# Casati



## lic2kill (Oct 8, 2005)

Looking for new frame, I am the owner of DeRosa and pinarello and may getting the itch
for a new frame is casati of the same quality I have been very happy with my previous 
Italian bikes.


----------



## tintin1610 (Jan 26, 2005)

*Casati - Beautiful!!!*

I'm good friends with the Casati importer, and I have had plenty of opportunity to check out most of the frames in the range. First off, Casati frames are a work of art! They are ALL hand-made in Monza, Italy. Their tubing is supplied to their custom specifications by Dedacciai (Italy).

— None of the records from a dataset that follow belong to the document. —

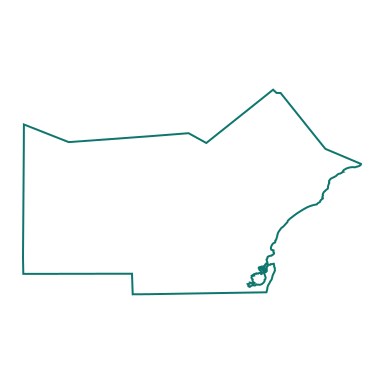 outline of Magallanes, Santa Cruz, Argentina
{"feature_id": "61730980B60081089408424", "entity_name": "Magallanes", "entity_type": "district", "adm_level": 2, "iso_a3": "ARG", "parent_name": "Argentina", "parent_adm1": "Santa Cruz", "projection": "equal_earth", "projection_center": [-67.392, -48.773], "detail": "fine", "context": "isolated", "style": "outline", "palette": "teal", "viewbox_px": 384, "rotation_deg": 0, "n_neighbors": 0, "source": "geoboundaries", "source_scale": "gbopen_adm2", "svg_char_len": 5844}
<svg xmlns="http://www.w3.org/2000/svg" viewBox="0 0 384 384"><path d="M23.0,257.6L23.3,273.9L132.0,273.7L132.7,294.3L148.3,294.2L266.4,292.3L266.7,291.5L266.8,290.8L267.0,290.1L267.2,289.5L267.3,288.9L267.3,288.1L267.5,287.1L268.0,285.6L268.3,285.0L269.4,283.3L269.9,282.3L270.0,281.9L270.2,281.5L270.5,281.1L271.1,280.3L271.6,279.5L271.8,279.0L272.3,277.0L272.6,275.6L272.8,275.2L273.3,274.0L273.6,273.5L274.1,272.4L274.2,272.2L274.5,271.6L274.9,270.6L274.8,269.8L274.8,267.6L274.6,267.4L274.3,267.1L274.2,266.9L274.1,266.3L274.2,265.7L273.8,264.1L273.8,263.8L273.7,263.8L273.5,263.7L272.2,264.2L271.6,264.1L271.0,264.1L271.0,264.4L269.9,264.9L269.2,264.6L267.3,264.5L267.4,265.1L267.8,265.7L267.7,266.1L266.9,266.7L266.8,267.1L266.7,267.8L266.8,269.7L266.8,271.0L266.4,271.6L265.7,272.2L264.4,272.3L263.7,272.5L263.8,273.0L264.5,274.1L265.6,277.4L265.6,278.0L265.3,279.2L264.6,279.8L264.7,280.4L264.4,281.5L263.4,282.8L262.0,284.0L260.3,284.7L258.9,284.8L258.2,284.6L257.3,284.7L256.7,284.4L256.3,284.3L255.5,285.3L254.6,285.5L254.2,285.5L253.4,285.2L252.8,285.3L251.3,285.8L250.7,286.1L250.2,286.5L249.8,286.9L249.4,286.7L249.5,286.3L249.2,286.1L248.9,286.5L248.4,286.3L248.4,285.5L248.1,284.6L247.7,284.4L247.6,284.1L248.2,284.0L248.9,284.0L249.7,283.7L249.7,282.6L250.8,282.8L251.5,283.1L252.1,283.5L253.8,283.5L254.1,283.1L255.2,283.2L254.9,283.0L253.4,282.3L253.1,282.0L252.5,280.6L252.5,280.0L252.7,279.4L251.8,278.6L251.4,277.6L251.5,277.1L251.7,276.8L251.9,276.3L252.1,275.9L252.6,276.1L252.8,275.7L252.2,275.4L252.7,275.1L252.7,275.4L253.3,275.6L253.9,275.7L254.2,275.6L253.9,275.0L254.0,274.2L254.7,274.0L254.9,274.0L255.3,273.7L256.0,273.9L256.2,273.5L256.5,273.3L256.8,273.3L257.3,273.4L257.6,273.6L258.3,273.6L258.9,273.1L259.7,273.0L260.3,273.1L260.7,273.4L260.9,273.4L260.9,273.7L261.1,274.0L261.5,274.1L261.8,273.9L261.9,273.3L261.9,273.0L261.6,272.5L261.2,272.1L261.2,271.6L261.2,271.4L260.7,271.1L260.3,270.7L260.2,270.5L259.7,270.2L259.5,269.8L259.2,269.3L258.9,268.1L258.7,268.0L258.7,267.7L258.8,267.5L259.0,267.4L259.3,267.6L259.5,267.4L259.8,267.3L260.1,267.0L260.6,266.8L261.7,266.6L262.1,266.7L263.0,266.6L263.1,266.4L263.5,266.4L264.2,265.9L264.9,265.5L265.0,265.0L265.4,264.8L265.6,264.4L265.6,264.2L265.9,264.0L266.0,263.6L266.6,263.4L267.1,263.3L267.4,263.1L267.4,262.2L266.5,259.7L266.5,259.4L266.8,259.1L267.0,259.0L267.1,258.9L267.3,258.7L267.3,258.1L267.4,257.6L267.7,256.8L268.3,256.7L268.5,256.4L269.2,256.1L269.7,256.0L270.2,255.7L271.0,255.8L271.3,255.6L271.6,255.6L271.8,255.3L272.5,254.8L272.8,254.7L273.0,254.7L273.6,254.1L273.8,253.7L273.9,253.4L274.0,253.4L274.1,252.9L273.9,252.6L273.6,252.4L273.5,252.2L273.3,251.6L273.2,251.0L273.2,250.8L273.3,250.7L273.6,250.6L273.6,250.4L273.3,250.3L272.4,250.0L272.1,249.8L271.6,249.9L271.4,249.8L271.1,249.3L271.0,248.9L270.9,248.6L270.9,247.9L271.1,247.1L271.2,246.5L271.8,245.3L272.1,244.7L272.9,243.7L273.4,243.2L273.9,243.0L275.0,242.5L275.1,242.4L275.2,242.0L275.3,241.9L275.4,241.7L275.2,241.0L275.2,240.8L275.4,240.4L275.7,240.1L276.0,239.9L276.2,239.6L276.3,239.0L276.6,238.3L276.7,237.8L277.2,236.3L277.4,234.9L277.5,234.4L277.7,234.2L277.9,233.4L278.1,232.7L278.4,232.2L279.0,231.2L279.6,230.4L279.9,230.0L280.6,228.9L281.4,228.0L281.6,227.9L282.3,227.2L283.3,226.6L283.6,226.2L284.4,225.4L285.3,224.4L285.7,223.9L286.3,223.3L286.9,222.7L287.2,222.4L287.5,222.0L287.5,221.7L287.6,221.2L287.8,220.8L288.2,220.4L288.8,219.8L289.5,219.1L290.7,218.1L292.5,216.8L293.2,216.2L294.9,214.9L295.1,214.8L295.5,214.5L296.0,214.1L296.9,213.5L297.1,213.3L298.7,212.3L299.5,211.8L300.1,211.4L300.9,210.9L302.5,209.9L306.4,207.7L307.8,207.0L310.0,206.1L311.2,205.7L314.1,204.9L315.0,204.7L316.0,204.5L316.5,204.5L316.9,204.3L317.1,203.9L317.6,203.4L318.7,202.7L319.7,202.1L320.2,201.6L320.2,201.0L320.4,200.7L320.7,200.3L320.8,200.1L321.3,199.8L321.4,199.6L321.9,199.2L322.1,198.8L322.9,198.5L322.9,198.4L322.9,198.1L322.6,198.0L322.4,197.7L322.3,197.3L322.4,197.1L322.4,196.7L322.7,196.1L322.9,195.7L323.1,195.5L323.1,195.4L322.8,195.1L322.7,194.7L322.8,194.3L322.9,193.8L323.3,193.0L323.6,192.7L323.7,192.3L323.8,192.1L324.4,191.6L324.9,191.1L325.1,190.9L325.3,190.8L325.6,190.4L325.9,190.1L327.0,189.3L327.1,189.2L327.8,188.7L327.8,188.2L327.9,187.8L328.1,187.2L328.0,186.7L328.2,185.6L328.6,184.6L328.9,183.6L329.2,183.2L329.0,182.8L329.0,182.6L329.1,182.4L329.3,182.0L329.2,181.5L329.0,181.1L329.1,180.9L329.4,180.3L329.7,180.0L329.9,179.8L330.1,179.5L330.3,179.2L330.8,178.7L331.1,178.6L332.3,177.9L334.4,176.9L335.3,176.4L335.9,176.1L336.6,175.4L337.6,174.5L338.3,174.1L338.7,173.9L340.4,173.4L341.3,173.0L341.7,172.7L342.1,172.5L342.7,172.0L343.1,171.9L342.8,171.7L342.8,171.4L343.5,170.4L343.9,169.9L344.6,169.5L345.1,169.3L346.0,168.7L346.7,168.4L348.0,167.9L349.7,167.5L350.5,167.3L351.7,167.2L352.6,167.1L353.7,167.2L354.9,167.3L355.3,167.2L355.5,167.2L356.1,166.9L357.0,166.6L357.5,166.6L358.5,166.2L359.3,165.9L359.5,165.7L360.2,165.4L360.4,165.2L360.8,164.7L361.0,164.2L360.9,164.1L360.9,163.9L325.4,148.9L316.6,138.0L280.6,93.0L276.5,92.9L273.1,89.7L206.3,143.0L188.6,133.2L150.0,136.2L111.8,139.0L68.7,142.1L23.9,124.5L23.8,149.3L23.0,257.6ZM264.4,266.8L264.8,266.5L264.8,266.4L264.6,266.2L264.1,266.4L264.0,266.7L263.7,266.7L262.6,266.9L262.1,266.9L261.7,267.0L261.2,267.0L261.0,266.9L260.8,266.9L260.8,267.0L260.6,267.2L260.1,267.3L259.6,267.6L259.7,267.8L259.8,267.9L260.4,268.4L260.7,268.6L261.1,268.6L261.5,268.8L261.7,269.1L261.9,269.0L262.0,268.9L262.3,268.9L262.5,269.0L263.0,268.9L263.8,268.1L264.0,267.3L264.1,267.2L264.4,266.8ZM264.5,270.7L265.0,270.3L265.6,270.0L265.6,269.8L265.8,269.6L265.6,269.1L265.4,268.9L265.3,268.7L265.2,268.6L264.6,268.6L264.3,269.0L264.0,269.6L263.4,270.0L263.0,270.2L262.9,270.3L263.0,270.7L263.2,270.9L263.5,271.0L263.9,270.9L264.3,270.9L264.5,270.7Z" fill="none" stroke="#0f766e" stroke-width="2"/></svg>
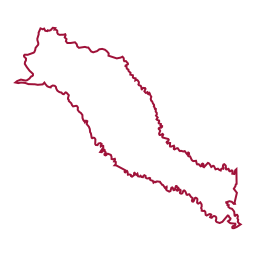 outline of Sochiapa, Veracruz, Mexico
{"feature_id": "50627088B39448172692324", "entity_name": "Sochiapa", "entity_type": "district", "adm_level": 2, "iso_a3": "MEX", "parent_name": "Mexico", "parent_adm1": "Veracruz", "projection": "albers", "projection_center": [-96.916, 19.171], "detail": "fine", "context": "isolated", "style": "outline", "palette": "rose", "viewbox_px": 256, "rotation_deg": 0, "n_neighbors": 0, "source": "geoboundaries", "source_scale": "gbopen_adm2", "svg_char_len": 5848}
<svg xmlns="http://www.w3.org/2000/svg" viewBox="0 0 256 256"><path d="M122.5,56.7L120.6,57.6L116.8,58.4L108.5,55.7L108.7,53.4L106.9,51.3L104.9,49.7L102.2,48.9L99.3,49.3L97.1,51.1L93.2,52.3L91.2,51.5L88.3,47.5L87.0,47.5L84.9,46.9L78.9,47.8L77.3,46.4L76.7,44.2L75.0,42.3L70.6,43.0L67.3,43.0L65.9,41.2L66.5,39.1L64.7,37.4L65.6,35.1L65.2,34.2L63.6,34.7L59.5,34.8L58.0,34.1L57.2,32.6L57.3,30.9L56.9,30.3L55.6,29.6L54.5,29.6L55.3,28.1L52.8,27.8L50.6,30.2L48.9,30.7L47.8,30.3L47.3,31.1L45.3,30.8L44.1,28.6L42.8,29.3L40.5,28.4L38.6,32.7L38.7,34.2L37.3,38.8L37.4,40.2L38.3,43.1L38.2,44.7L35.6,47.8L35.1,50.3L34.3,52.1L33.6,52.7L27.7,54.8L24.8,54.7L24.0,55.4L24.1,56.6L26.0,58.5L25.9,60.5L25.0,62.0L24.8,63.9L26.8,67.1L29.6,70.8L32.9,73.8L33.0,75.2L32.4,76.0L31.1,76.5L29.4,78.6L27.1,80.2L25.7,80.6L20.9,79.6L17.1,81.1L15.4,82.5L18.3,83.1L20.8,82.6L23.1,82.7L25.4,83.0L28.4,84.1L34.9,84.3L37.7,84.8L42.7,84.4L44.4,82.6L45.3,84.0L47.3,86.3L49.2,87.1L50.7,87.4L51.1,86.4L52.8,85.5L54.7,85.8L55.9,86.9L56.2,88.5L57.3,90.6L58.9,91.8L60.3,92.4L61.4,92.5L62.6,93.9L63.8,94.2L65.5,92.4L66.4,92.6L68.8,95.2L68.0,98.0L68.0,99.0L68.7,99.7L68.8,101.0L71.3,103.3L72.0,105.1L73.1,106.4L76.2,105.8L77.1,106.2L77.9,107.5L77.7,109.8L79.0,111.7L80.9,113.0L82.4,115.0L82.5,118.0L83.2,119.9L83.9,120.9L84.6,120.8L84.5,121.5L84.9,122.3L85.6,121.3L86.7,120.8L87.3,121.2L86.7,124.1L88.9,126.8L89.8,129.1L90.1,132.1L90.9,133.4L91.7,137.8L92.2,138.2L93.4,137.7L94.4,137.9L95.4,139.3L95.2,144.0L95.9,145.0L97.5,145.1L98.5,143.5L100.4,143.1L101.5,143.8L100.7,145.7L100.8,146.4L102.3,145.5L103.2,145.9L103.3,147.4L100.2,152.0L101.6,152.2L102.5,151.6L104.2,149.6L104.6,149.9L104.9,151.6L105.7,152.3L105.3,153.3L104.4,154.2L104.6,155.0L105.5,155.4L106.4,155.0L107.1,153.9L107.8,153.7L110.8,154.9L111.5,156.7L111.6,159.0L112.9,159.3L114.8,158.8L115.0,159.4L114.1,161.4L115.3,161.5L115.8,162.0L115.7,164.2L114.7,165.3L116.2,165.4L125.4,170.3L124.6,171.5L124.8,172.2L125.4,172.4L126.3,171.5L127.1,171.1L127.6,172.1L127.9,174.7L129.8,174.5L130.9,175.0L131.0,176.1L132.0,176.7L134.0,175.2L134.1,173.1L134.6,172.8L136.2,174.9L137.4,173.7L138.1,176.3L139.8,176.6L140.6,175.8L141.6,177.0L142.9,177.2L143.5,175.8L144.4,175.2L145.6,176.0L145.6,177.6L146.9,178.4L148.1,178.5L149.2,177.9L150.1,178.2L150.1,179.7L151.2,180.4L152.8,180.8L153.5,182.7L154.9,181.7L155.7,182.2L156.9,181.4L160.0,181.8L160.5,182.9L161.1,183.3L162.1,184.8L163.1,185.1L164.9,187.8L166.6,186.8L166.7,187.9L166.0,189.1L166.6,190.2L169.2,191.6L170.4,191.1L171.4,187.8L172.2,187.4L172.9,188.1L173.3,189.7L173.8,190.2L174.4,190.0L174.7,189.7L175.9,186.1L176.6,186.0L177.5,187.7L178.3,187.7L178.7,188.5L176.7,189.8L176.7,190.4L177.5,190.7L179.1,189.8L180.4,189.8L180.7,191.0L179.9,192.2L180.1,193.2L181.1,193.7L182.3,193.3L183.4,190.8L184.1,190.4L184.8,190.8L185.6,192.0L186.6,194.7L187.4,194.9L188.3,194.4L189.3,194.3L190.9,196.8L192.6,198.1L191.9,200.7L192.2,201.4L193.0,201.7L193.7,201.1L195.0,198.0L195.7,197.7L196.7,198.2L197.4,199.1L197.1,202.6L197.7,203.4L198.4,203.6L200.3,202.3L201.6,204.4L201.7,206.5L201.1,208.0L201.7,209.2L201.7,210.7L203.1,211.0L204.4,210.8L205.3,211.8L205.7,214.9L206.7,215.5L209.4,214.1L210.6,214.2L211.2,214.6L210.1,217.2L210.8,217.6L211.7,217.8L212.7,216.6L214.0,216.0L215.5,216.5L216.2,217.3L216.3,218.9L215.8,220.4L216.1,221.4L216.9,222.1L219.7,223.0L222.4,221.8L227.7,215.5L228.5,215.7L229.3,217.3L230.5,218.4L230.2,219.7L228.0,221.2L228.8,222.1L230.4,223.2L235.3,223.7L235.4,224.7L234.8,225.7L233.0,226.1L232.2,227.1L232.5,228.1L233.9,228.2L236.7,227.0L240.6,224.4L239.0,223.4L237.8,221.8L238.2,219.7L237.4,218.4L237.9,216.2L237.2,214.9L236.2,214.9L235.1,215.9L234.6,215.6L234.2,211.7L233.4,210.5L232.0,208.8L229.9,208.2L228.3,206.8L228.7,205.2L227.4,205.0L227.5,203.3L226.4,203.0L226.2,202.3L229.4,201.2L231.8,201.8L233.8,203.9L235.0,203.8L234.6,202.5L236.9,192.8L233.8,188.8L235.4,186.2L235.8,184.4L236.6,183.9L236.4,169.2L235.2,170.3L234.3,174.0L232.3,173.7L232.6,171.3L232.3,170.6L231.3,170.4L230.6,171.2L229.7,171.3L229.1,170.8L228.8,169.2L228.3,168.8L226.9,169.5L226.1,169.3L225.7,165.6L224.3,164.2L223.5,164.5L223.0,165.6L222.9,166.6L223.7,168.1L223.4,168.8L221.9,168.5L221.2,169.0L220.7,170.5L219.3,169.9L217.9,168.7L215.5,169.3L214.0,166.2L213.1,165.8L211.3,167.0L209.8,164.4L208.7,163.2L207.9,162.9L204.0,167.2L202.9,166.5L203.5,164.4L203.1,163.8L202.5,163.6L201.7,164.2L201.3,166.1L200.6,166.3L198.7,164.2L197.2,164.4L196.8,163.9L196.0,160.8L193.5,161.1L192.6,160.8L191.7,159.9L190.1,156.4L188.6,156.3L188.1,155.8L188.1,155.0L189.1,154.2L188.9,152.9L188.2,152.5L186.9,154.0L184.7,151.1L183.3,151.5L181.0,150.8L180.0,151.1L179.4,150.7L177.7,148.2L176.4,148.4L174.5,149.4L173.9,149.1L173.8,148.5L174.3,146.7L173.9,145.7L171.1,146.6L170.1,146.5L169.9,146.0L170.1,143.0L169.3,142.9L167.5,143.6L166.6,142.3L166.9,141.7L168.3,140.9L168.7,139.6L168.2,139.0L162.6,137.5L162.2,136.8L163.2,134.6L162.6,133.9L160.7,134.9L159.7,135.0L159.3,134.6L159.1,133.5L160.2,130.9L159.9,130.1L158.8,129.1L158.7,128.4L159.2,127.9L161.1,127.7L162.1,126.8L162.1,126.1L160.6,126.0L160.4,125.6L160.9,124.7L160.9,124.0L158.9,123.4L158.6,122.9L159.2,121.3L159.1,120.6L157.3,120.0L156.5,119.3L157.7,117.5L156.0,115.6L156.8,114.4L156.7,112.8L155.7,111.6L155.8,109.0L154.9,108.9L154.6,107.4L153.8,106.5L154.1,105.5L153.9,104.6L153.0,103.6L152.1,101.3L151.2,100.7L150.7,98.9L151.3,96.8L150.2,95.0L149.7,93.3L149.2,92.8L148.3,94.1L147.7,93.7L147.3,92.2L145.8,92.9L145.1,92.2L144.4,91.3L145.5,88.9L145.1,88.1L143.2,87.9L141.9,89.3L141.5,88.9L141.5,87.7L140.7,85.8L138.9,85.2L138.4,84.5L138.8,83.5L138.9,82.2L137.8,80.5L136.7,79.7L135.3,80.4L135.5,78.3L133.6,78.0L132.9,77.5L132.9,75.3L130.3,74.6L130.5,72.7L128.8,71.3L128.4,70.6L128.4,69.6L126.8,68.6L126.5,66.5L125.5,66.2L125.6,65.5L127.9,64.3L127.9,63.4L125.9,61.1L124.3,61.2L123.9,60.5L123.7,58.2L122.5,56.7Z" fill="none" stroke="#9f1239" stroke-width="2"/></svg>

The finish on the frames is immaculate - they are all hand-painted. Casati's two sons now run the business, and one of them is still hands-on in the factory building frames! The other takes care of admin, marketing, sales, etc.

My personal favourite is the carbon-lugged Marte. When I look at it, it looks like a cross between a Pinarello (read end) and a Time (front end and fork). The 56cm frame weighed about 1100 grams. Runner-up is the Laser Carbon, which is a dead sexy mix of steel and carbon - the 56cm weighs about 1400 grams.

They are exquisitely crafted, and are definitely worthy high-end frames. They're also a bit 'exclusive', and you'd probably be the only one in your bunch with one. I'd get one, but I already have two bikes.

Hope that helps...


----------